The Chef on a Mission to Bring Soulful, Healthy Food to All of Brooklyn

On a Tuesday morning in June, the chef Francesca Chaney decided to scrap the vegan artichoke and heart of palm “fish” cakes that she had been intending to serve that day at Sol Sips, her Brooklyn juice bar. “I wasn’t feeling it in my spirit,” she explains. So, with only a few hours left before opening, she ran down the street to an organic grocery store and quickly revised her concept: She would make a hearty jerk-plantain fritter paired with a citrus stew, topped with a creamy avocado sauce instead. “My brain is wired in a creative way,” Chaney says. “So when it comes to food and drinks, it’s hard to just make a recipe and think, ‘That is it.’”

In the year and a half since she opened Sol Sips on a quiet, mostly residential stretch of Wilson Avenue in Bushwick, Chaney has run her business with the same intuitive, innovative approach. In June, she began the First Taste Tuesdays series, in which she offers novel off-menu creations as a way to experiment as she prepares to introduce her biggest project yet: First Sunday by Sol Sips, the restaurant she plans to open later this summer in the neighborhood that will be able to serve 40 to 50 diners at a time.
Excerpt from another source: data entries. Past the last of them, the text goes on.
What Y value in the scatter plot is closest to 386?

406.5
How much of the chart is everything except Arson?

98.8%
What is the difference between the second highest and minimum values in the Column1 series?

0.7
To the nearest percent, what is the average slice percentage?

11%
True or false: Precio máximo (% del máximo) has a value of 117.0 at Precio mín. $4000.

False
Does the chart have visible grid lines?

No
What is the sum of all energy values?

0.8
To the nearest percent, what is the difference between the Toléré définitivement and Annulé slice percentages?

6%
The full-service restaurant will solidify Chaney’s reputation as a rising star in New York’s food scene, and as an entrepreneur with a heartfelt, holistic approach to feeding her customers. “It comes from not being in the restaurant business,” she says. “My connection to food is wellness.”
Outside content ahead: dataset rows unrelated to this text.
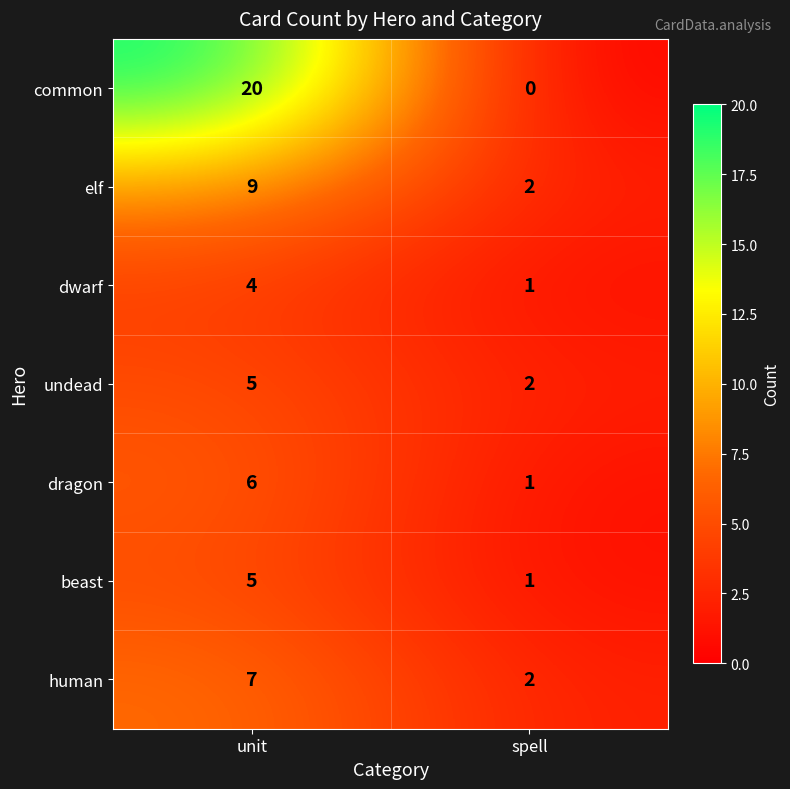

The common series shows 30 at unit. True or false?

False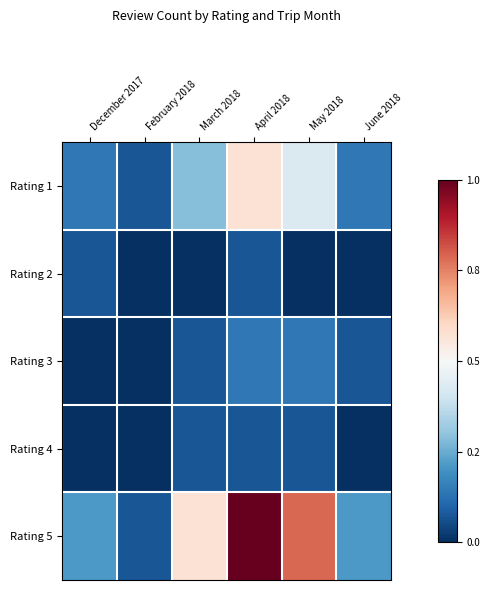

Which category has the highest value across all series?

April 2018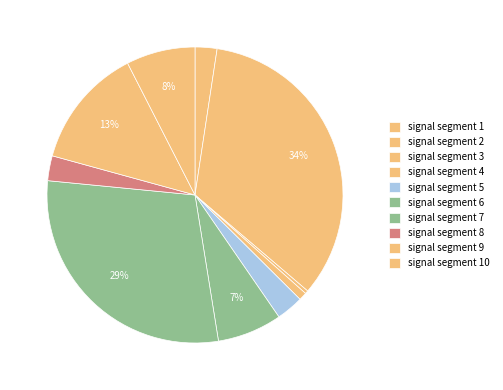

How many slices are in this pie chart?

10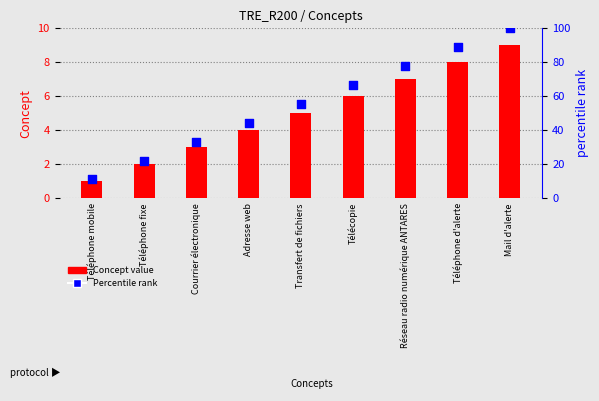

Is the value of Concept value at Téléphone fixe greater than the value of Percentile rank at Courrier électronique?

No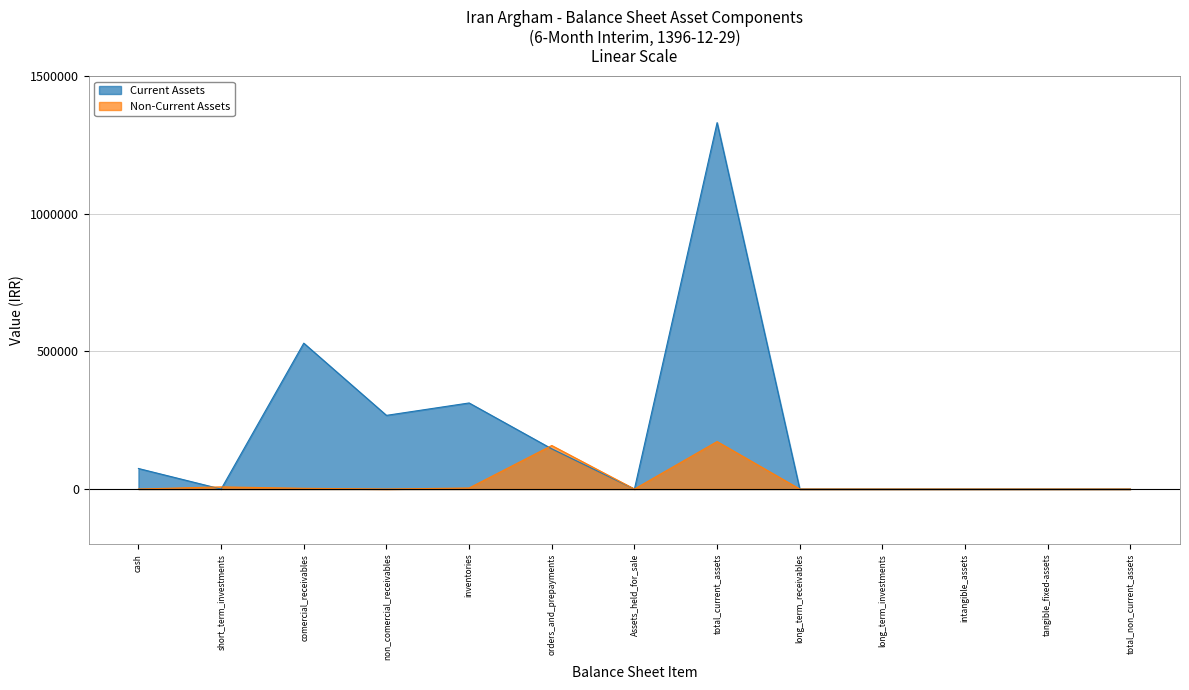

Where is Current Assets nearest to the value 665484?

comercial_receivables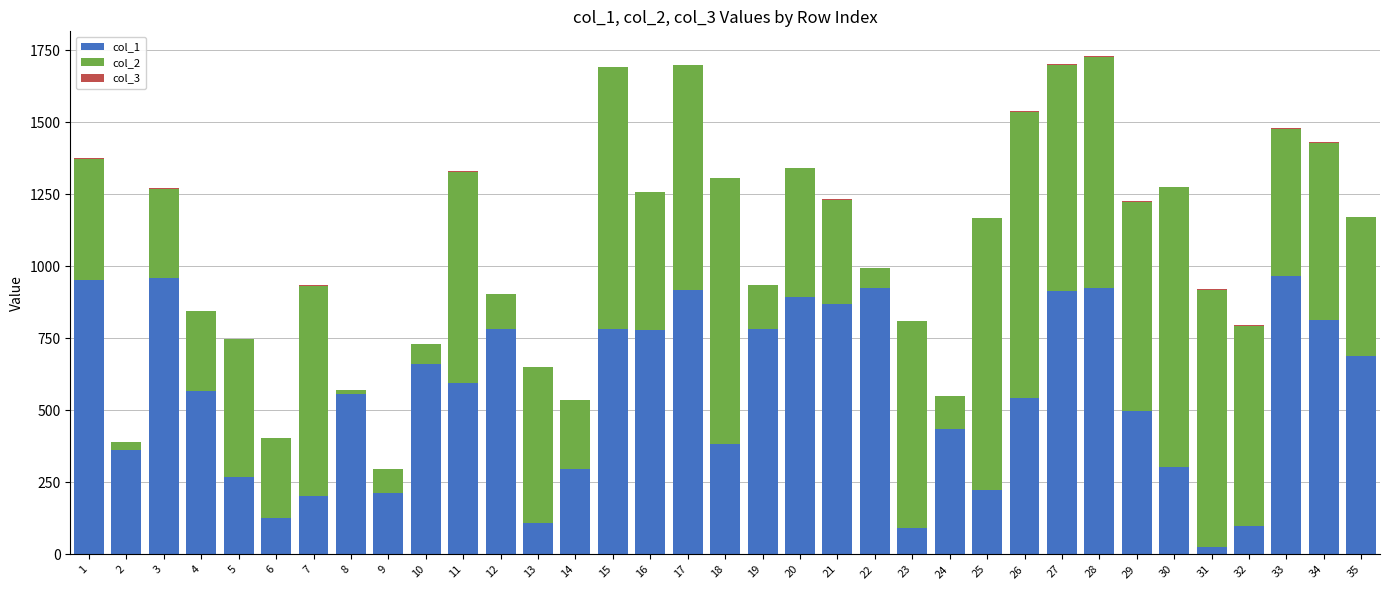

What is the average value of the col_1 series?

557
A native New Yorker with Central American and African-American roots, Chaney has a traditional approach to wellness informed by her upbringing, in which eating whole foods wasn’t a Goop-inspired trend but a practice passed down through the generations. Growing up in East New York, she would watch her Belizean grandmother cook from scratch. “She’d literally grate the coconut, even though she could buy canned coconut milk,” Chaney recalls. Her mother, a nutritionist, also taught her about plant-based eating, even though vegan meals weren’t always readily accessible in the family’s neighborhood. When Chaney enrolled in the pre-health professions program at Brooklyn College in Flatbush, she struggled to find nearby restaurants that served nutritious food. So, at 18, she started mixing up her own elixirs and juices made with ingredients like jackfruit and ginger and selling them at the Life Wellness Center in Bedford-Stuyvesant, an apothecary run by her cousin. Eventually, that nascent drink business evolved into the Sol Sips juice bar, which takes its name from the Spanish word for sun, the “nurturing, high-energy” nickname given to Chaney by her friends.
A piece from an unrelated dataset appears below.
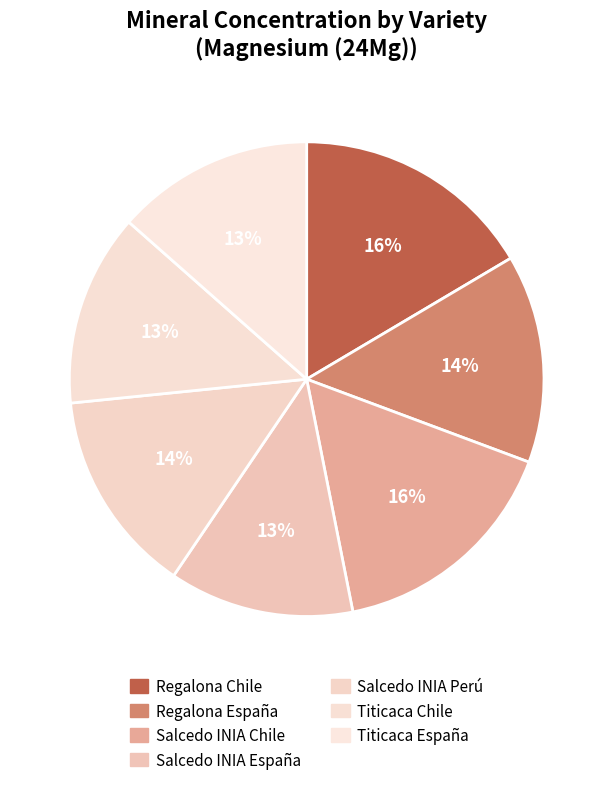

Is it true that Titicaca Chile is 22% of the pie?

False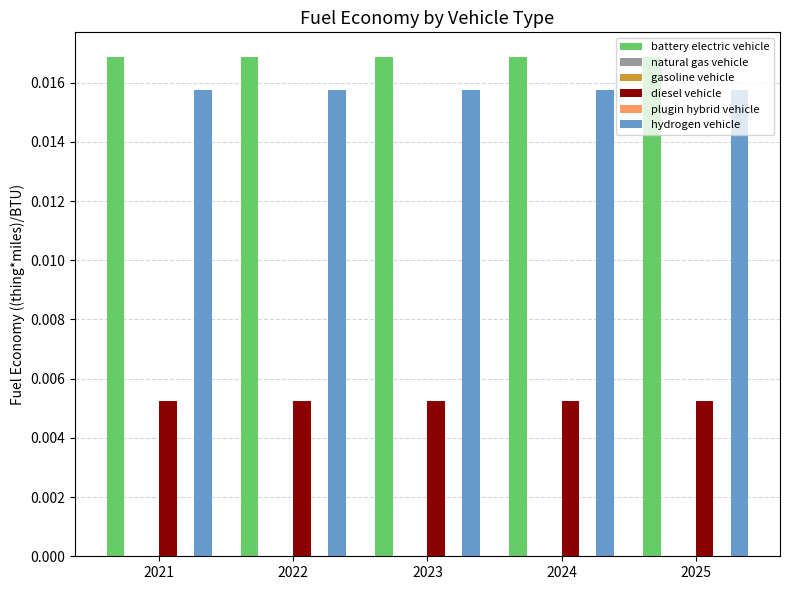

Is it true that diesel vehicle equals 0.0 at 2022?

True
Sun washed and cozy, the compact storefront — decorated with colorful vinyl-topped bar stools, macramé plant holders and work by Brooklyn artists — accommodates just a dozen or so diners at a time. The kitchen is barely bigger than a closet. Chaney uses portable electric burners to produce a menu of healthful dishes inspired by her heritage: tamarind and jackfruit panini sandwiches; plantains stuffed with beans, peppers and onions; and the Chick’n Biscuit, a sandwich of fried oyster mushrooms on chia-seed-turmeric bread. “I just go based off feeling and try to work with resources I know that my ancestors had,” she says of her culinary style, which centers on transforming widely available whole ingredients into creative vegan versions of familiar dishes. “Everything is gluten free and soy free,” she says. “It’s just feel-good food for the body.”

While Chaney’s primary focus is developing new flavors in her kitchen, the lack of access to healthful meals that first spurred her to create Sol Sips is never far from her mind. According to the Food Bank for New York City, nearly one in six people in Bushwick face food insecurity, a term for uncertain or limited access to affordable, nutritious food. So to serve the local community, Sol Sips offers a pay-what-you-can brunch on Saturdays with a sliding scale of $7 to $15 a dish. Chaney will continue her quest to make plant-based foods accessible and affordable at First Sunday, and she says ensuring that the new space engages the Bushwick community is equally important. Accordingly, the restaurant will serve as a gallery for neighborhood artists, with a stage to host local musicians and ample room for dancing.

These days, it’s not uncommon for health-conscious New Yorkers of color from the Bronx or Harlem to make the pilgrimage to the small restaurant — often requesting a photo with Chaney before they pay their bill. “I’m a black woman who owns a business in gentrified Brooklyn,” Chaney says. “Visibility is important, especially in vegan food.” As she prepares for the opening of First Sunday, she’s determined to hold on to what makes her, and the spaces she creates, so vital. “This is a thing for my inner being,” she says of her culinary crusade. “I need to make sure that I don’t lose the spirit.” After all, she says, “You can taste it in the food.”